The bottom level of the famous hierarchy of needs, postulated by Abraham Maslow in the 1940s, is physiological. The most basic needs of human beings have to do with the survival and safety of the body. Air, water, food and shelter are often seen as the key parts of this base layer of Maslow’s pyramid. Developments of history and politics have carved up which of these needs is provided by the state and which is covered by the private sector. The area of housing is a tricky one for those in the nonprofit sector. Homes are too expensive for those at the community level to build from scratch, and housing problems are not easily fixed by holding community fundraisers and donation drives, as for food and clothing.
The remedies for want and need of housing often exist in the world of politics and policy, requiring public investment of time, energy and money. In Hartford, one of the greatest places of need in terms of adequate housing, the Christian Activities Council has been working for decades on the problem.
At a December meeting and rally organized by CAC, the full organizational capabilities of the group and those it works with were on display, as residents of the Clay Arsenal Renaissance Apartments (CARA) gathered with city leaders at the Union Baptist Church on Main Street to let the public and assembled media know about their struggle and to hold local politicians to account. Since July, CARA residents have been organizing against their landlord, Emmanuel Ku, who they say maintains properties with rodent infestations and chronic mold.
The event illustrates CAC’s work in two ways. First, it places those most affected at the center of its organizing practices. The informational session and press conference were almost entirely directed by residents of the buildings. Josh Serrano, who lives in a Ku-owned, mice-infested building on Main Street, takes the podium to detail his struggles and what he describes as intimidation by the landlord.
“The CAC has had our backs from day one, and always follows the tenants’ lead. They don’t make a move without our say,” Serrano says.
CAC’s work is also demonstrated by the manner in which Hartford Mayor Luke Bronin’s presence is treated. As he takes the podium, Bronin is held to task by CAC members and the tenants’ organization. Serrano sets a firm rule: Bronin must answer either “yes” or “no” to a series of questions posed by CAC’s organizer, the Rev. Ashley “AJ” Johnson. The questions are pointed, requiring the mayor to commit to particular enforcement actions and transparency procedures. It’s a rare sight to see a city mayor compelled to answer the kind of “yes” or “no” questions one might expect from a television debate moderator, but instead posed by community leaders on behalf of low-income tenants. From the perspective of the tenants, Bronin passes this test with flying colors, committing to every action the tenants ask of him.

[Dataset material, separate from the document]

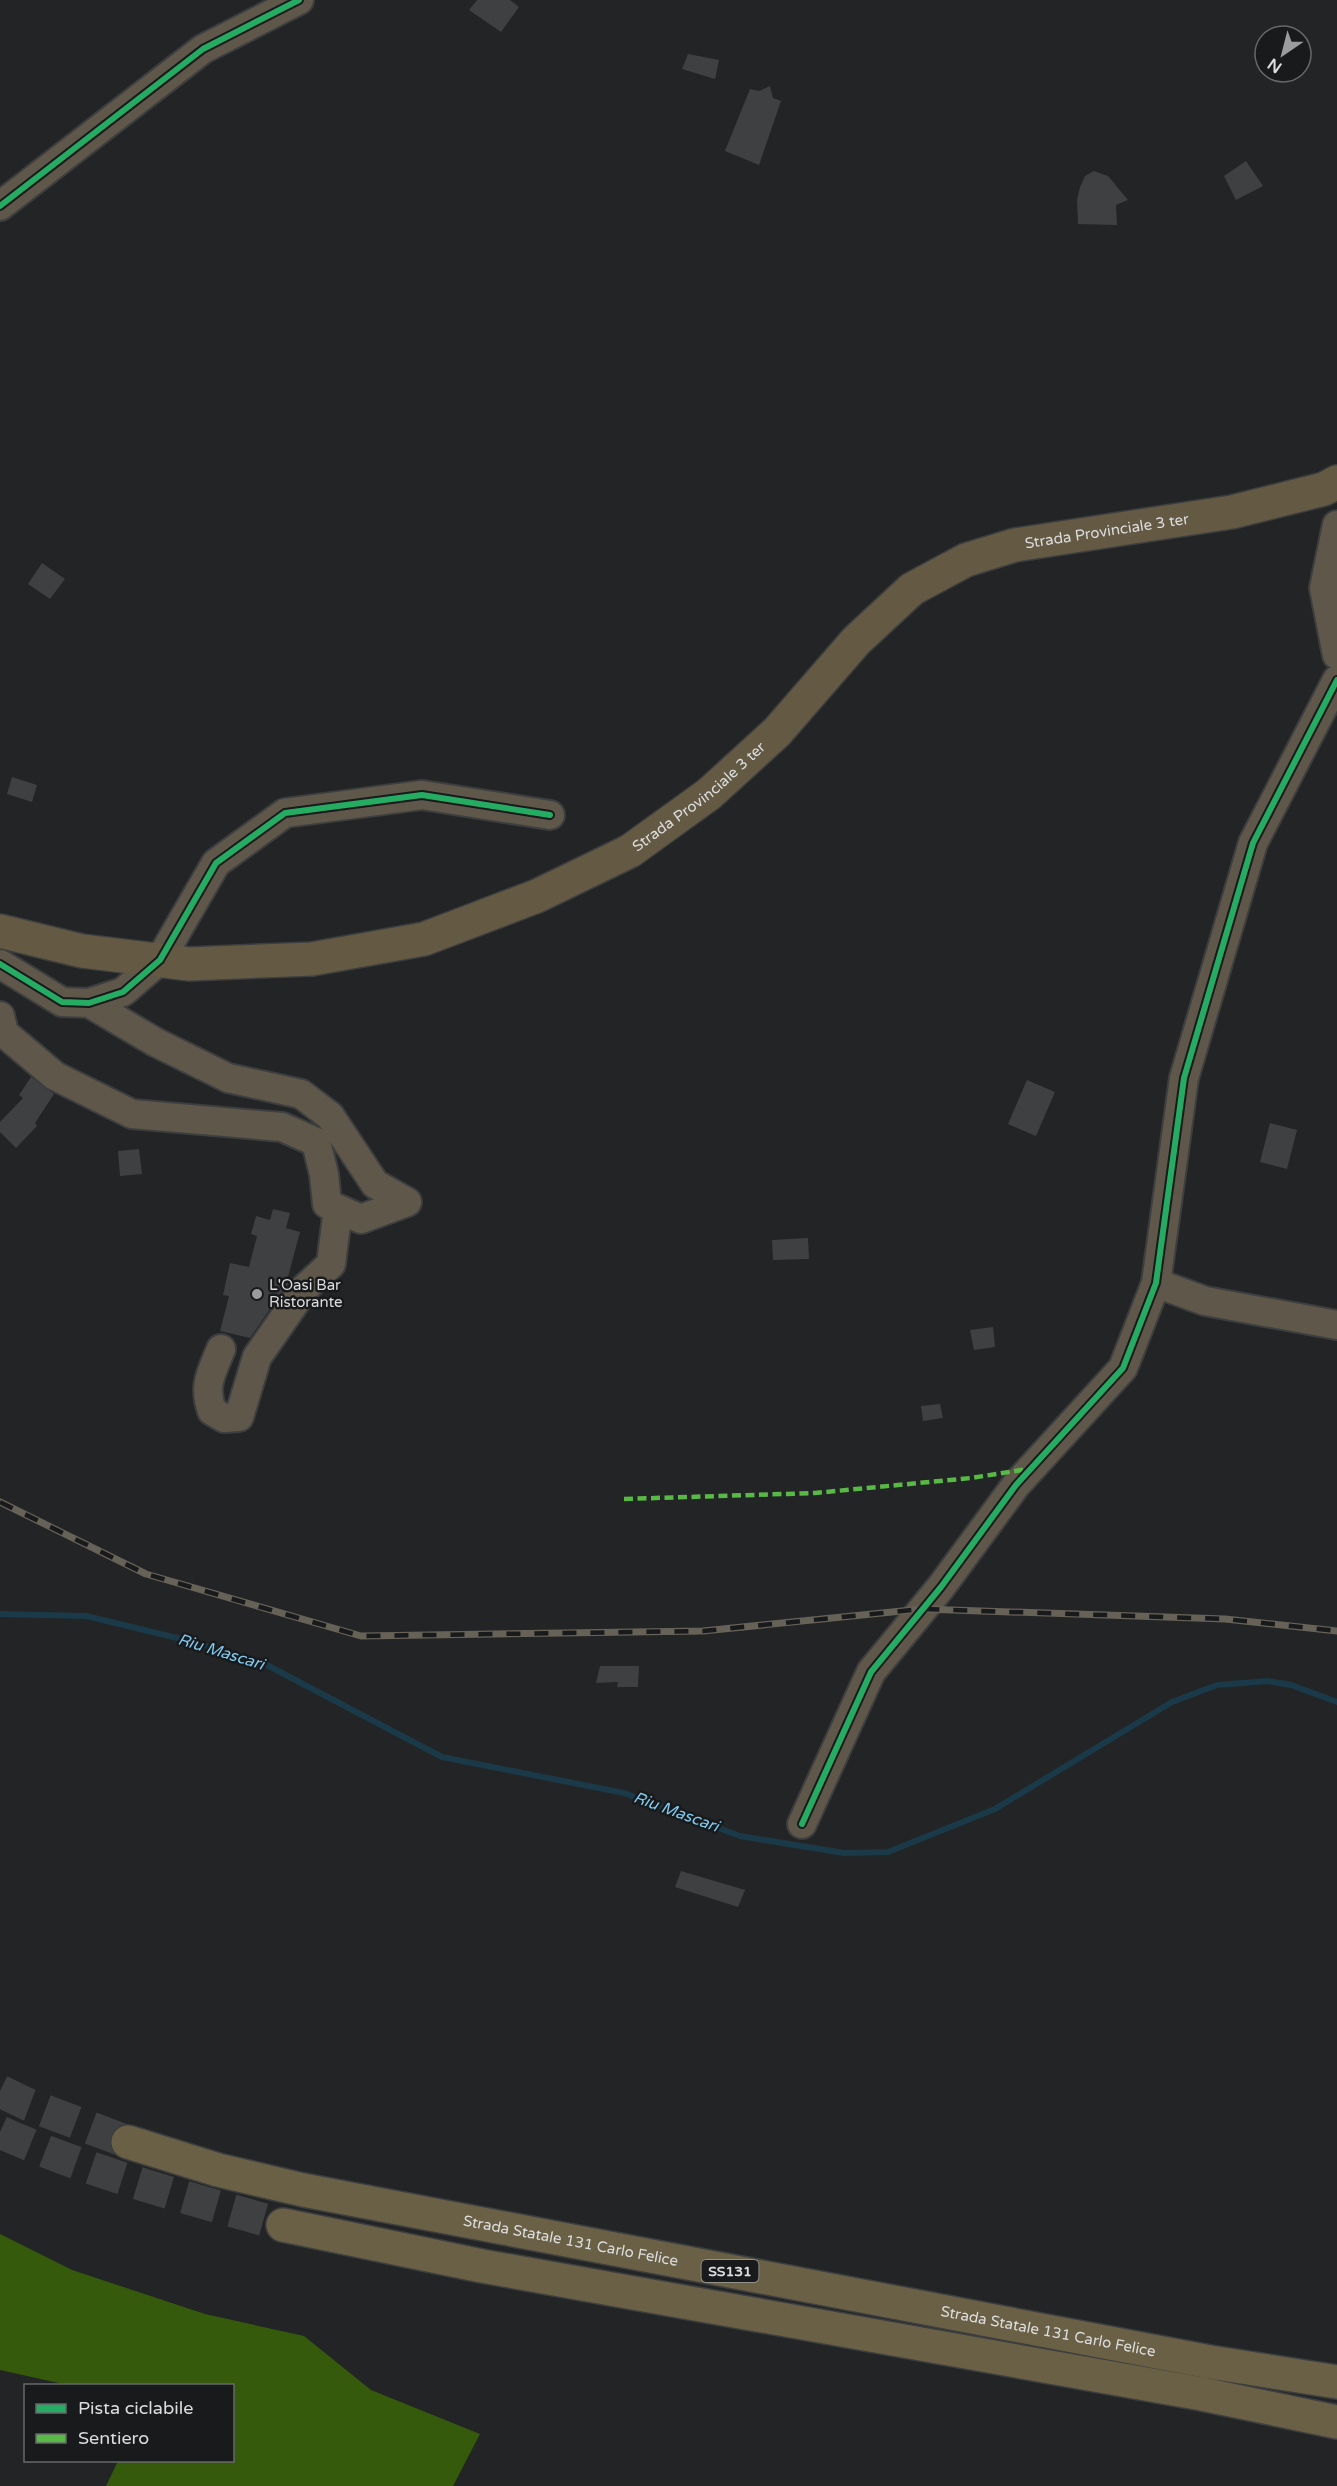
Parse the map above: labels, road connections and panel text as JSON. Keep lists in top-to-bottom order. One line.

The organizational acuity and forcefulness of the CAC perhaps owes itself to the length of time the group has been around: since 1850 to be exact, when it was founded as the Young Men’s Missionary Society out of “concern for the plight of the poor and new immigrants in Hartford,” according to the group’s website.
Since the 1950s, housing has been a major focus of advocacy and organizing for the CAC, and since the late 1980s the group has had a formal relationship with the Hartford Housing Authority focused on constructing more affordable housing in the city. What was clear on this night at the Union Baptist Church, however, was the extent to which the CAC was not in the driver’s seat, and the way it ceded its authority to the tenants for whom it advocates.
“I found my voice and a new family in the organizing process, and I’m proud of that,” Serrano says. “I’m ready to fight.”
This article appeared in the February 2018 issue of Connecticut Magazine.